The mask is unsigned char[4], and the data is a unsigned char* buffer as well.
I don't want to XOR byte by byte, I'd much rather XOR 4-bytes at a time.
uint32_t * const end = reinterpret_cast<uint32_t *>(data_+length);
for(uint32_t *i = reinterpret_cast<uint32_t *>(data_); i != end; ++i) {
*i ^= mask_;
}
Is there anything wrong with the use of reinterpret_cast in this situation?
The alternative would be the following code which isn't as clear and not as fast:
uint64_t j = 0;
uint8_t *end = data_+length;
for(uint8_t *i = data_; i != end; ++i,++j) {
*i ^= mask_[j % 4];
}
I'm all ears for alternatives, including ones dependent on c++11 features.
The are a few potential problems with the approach posted:
char
needs to be aligned properly to be accessible. A typical requirement for uint32_t
is that the object is aligned to an address divisible by four.length / sizeof(uint32_t) != 0
the loop may never terminate.mask
needs to contain different values. If mask
is produced by *reinterpret_cast<uint32_t>(char_mask)
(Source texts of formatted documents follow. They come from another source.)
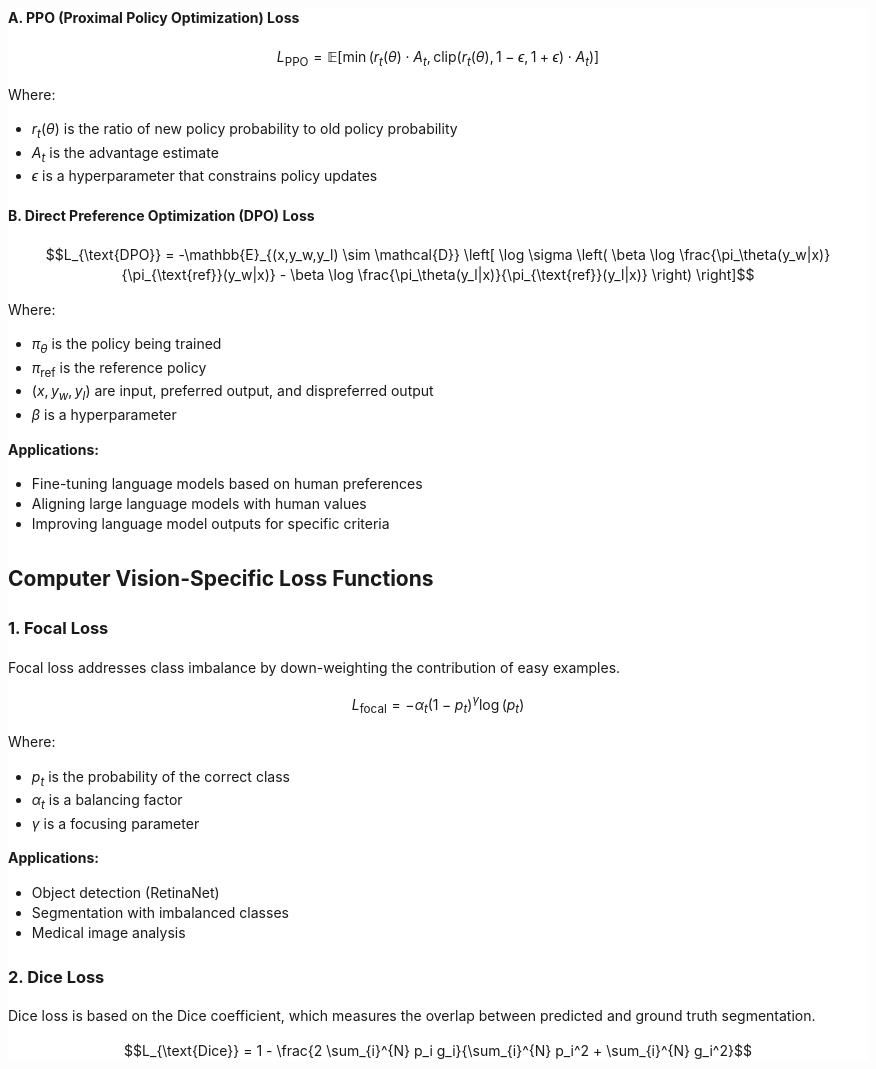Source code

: #### A. PPO (Proximal Policy Optimization) Loss

$$L_{\text{PPO}} = \mathbb{E}\left[\min\left(r_t(\theta) \cdot A_t, \text{clip}(r_t(\theta), 1-\epsilon, 1+\epsilon) \cdot A_t\right)\right]$$

Where:

- $r_t(\theta)$ is the ratio of new policy probability to old policy probability
- $A_t$ is the advantage estimate
- $\epsilon$ is a hyperparameter that constrains policy updates

#### B. Direct Preference Optimization (DPO) Loss

$$L_{\text{DPO}} = -\mathbb{E}_{(x,y_w,y_l) \sim \mathcal{D}} \left[ \log \sigma \left( \beta \log \frac{\pi_\theta(y_w|x)}{\pi_{\text{ref}}(y_w|x)} - \beta \log \frac{\pi_\theta(y_l|x)}{\pi_{\text{ref}}(y_l|x)} \right) \right]$$

Where:

- $\pi_\theta$ is the policy being trained
- $\pi_{\text{ref}}$ is the reference policy
- $(x,y_w,y_l)$ are input, preferred output, and dispreferred output
- $\beta$ is a hyperparameter

**Applications:**

- Fine-tuning language models based on human preferences
- Aligning large language models with human values
- Improving language model outputs for specific criteria

## Computer Vision-Specific Loss Functions

### 1. Focal Loss

Focal loss addresses class imbalance by down-weighting the contribution of easy examples.

$$L_{\text{focal}} = -\alpha_t (1 - p_t)^\gamma \log(p_t)$$

Where:

- $p_t$ is the probability of the correct class
- $\alpha_t$ is a balancing factor
- $\gamma$ is a focusing parameter

**Applications:**

- Object detection (RetinaNet)
- Segmentation with imbalanced classes
- Medical image analysis

### 2. Dice Loss

Dice loss is based on the Dice coefficient, which measures the overlap between predicted and ground truth segmentation.

$$L_{\text{Dice}} = 1 - \frac{2 \sum_{i}^{N} p_i g_i}{\sum_{i}^{N} p_i^2 + \sum_{i}^{N} g_i^2}$$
of a suitable array this shouldn't be an array.If these issues are taken care of, reinterpret_cast<...>(...)
can be used in the situation you have. Reinterpreting the meaning of pointers is one of the reasons this operation is there and sometimes it is needed. I would create a suitable test case to verify that it works properly, though, to avoid having to hunt down problems when porting the code to a different platform.
Personally I would go with a different approach until profiling shows that it is too slow:
char* it(data);
if (4 < length) {
for (char* end(data + length - 4); it < end; it += 4) {
it[0] ^= mask_[0];
it[1] ^= mask_[1];
it[2] ^= mask_[2];
it[3] ^= mask_[3];
}
}
it != data + length && *it++ ^= mask_[0];
it != data + length && *it++ ^= mask_[1];
it != data + length && *it++ ^= mask_[2];
it != data + length && *it++ ^= mask_[3];
I'm definitely using a number of similar approaches in software which meant to be really faster and haven't found them to be a notable performance problem.